(Given information begins)

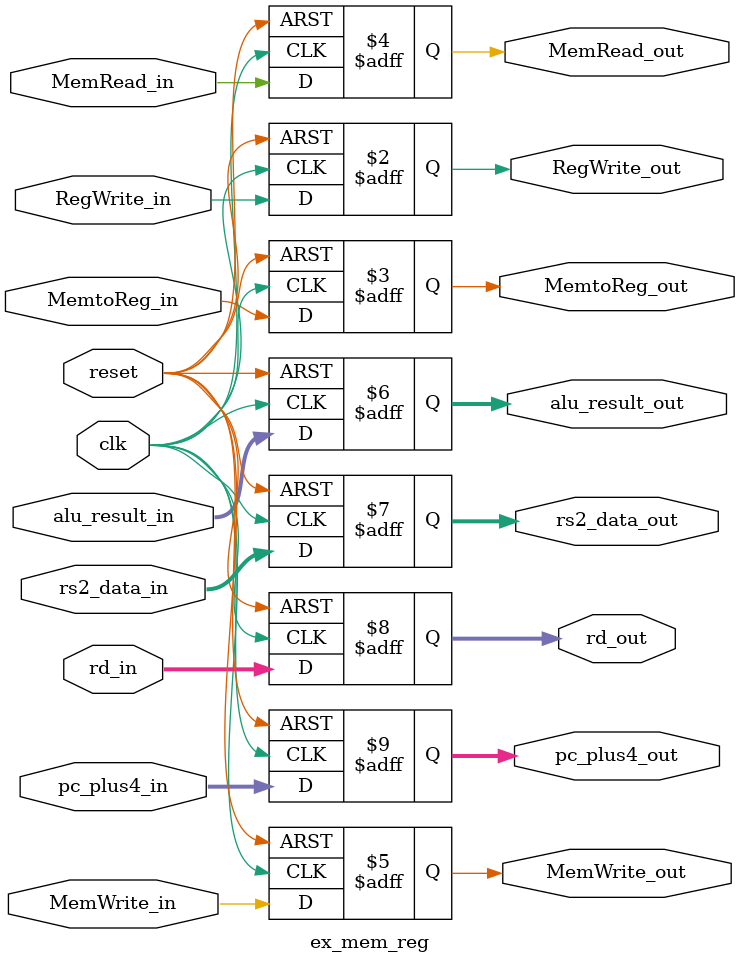
<source format=v>
`timescale 1ns / 1ps

module ex_mem_reg (
    input wire clk,
    input wire reset,
    // Control signals
    input wire RegWrite_in, MemtoReg_in, MemRead_in, MemWrite_in,
    // Data
    input wire [31:0] alu_result_in,
    input wire [31:0] rs2_data_in,
    input wire [4:0] rd_in,
    input wire [31:0] pc_plus4_in,
    // Outputs
    output reg RegWrite_out, MemtoReg_out, MemRead_out, MemWrite_out,
    output reg [31:0] alu_result_out,
    output reg [31:0] rs2_data_out,
    output reg [4:0] rd_out,
    output reg [31:0] pc_plus4_out
);
    always @(posedge clk or posedge reset) begin
        if (reset) begin
            RegWrite_out <= 0;
            MemtoReg_out <= 0;
            MemRead_out <= 0;
            MemWrite_out <= 0;
            alu_result_out <= 32'd0;
            rs2_data_out <= 32'd0;
            rd_out <= 5'd0;
            pc_plus4_out <= 32'd0;
        end else begin
            RegWrite_out <= RegWrite_in;
            MemtoReg_out <= MemtoReg_in;
            MemRead_out <= MemRead_in;
            MemWrite_out <= MemWrite_in;
            alu_result_out <= alu_result_in;
            rs2_data_out <= rs2_data_in;
            rd_out <= rd_in;
            pc_plus4_out <= pc_plus4_in;
        end
    end
endmodule

</source>
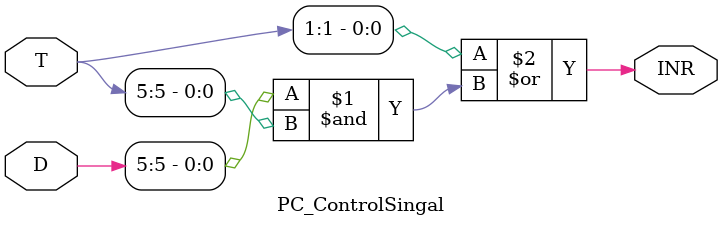
<source format=v>
module PC_ControlSingal (
    /*LD, CLR,  I,*/ D, T,INR
);
// input  I;
input [7:0] T, D;
output /*LD, CLR,*/ INR;

assign INR=(T[1])|(D[5] & T[5]);

endmodule
</source>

(Given information ends)

Set down word for word every line from the one containing "pc_plus4_out <= pc_plus4_in;" through the last line of the records above, both ends included. Leave out the pictures.

            pc_plus4_out <= pc_plus4_in;
        end
    end
endmodule

</source>
<source format=v>
module PC_ControlSingal (
    /*LD, CLR,  I,*/ D, T,INR
);
// input  I;
input [7:0] T, D;
output /*LD, CLR,*/ INR;

assign INR=(T[1])|(D[5] & T[5]);

endmodule
</source>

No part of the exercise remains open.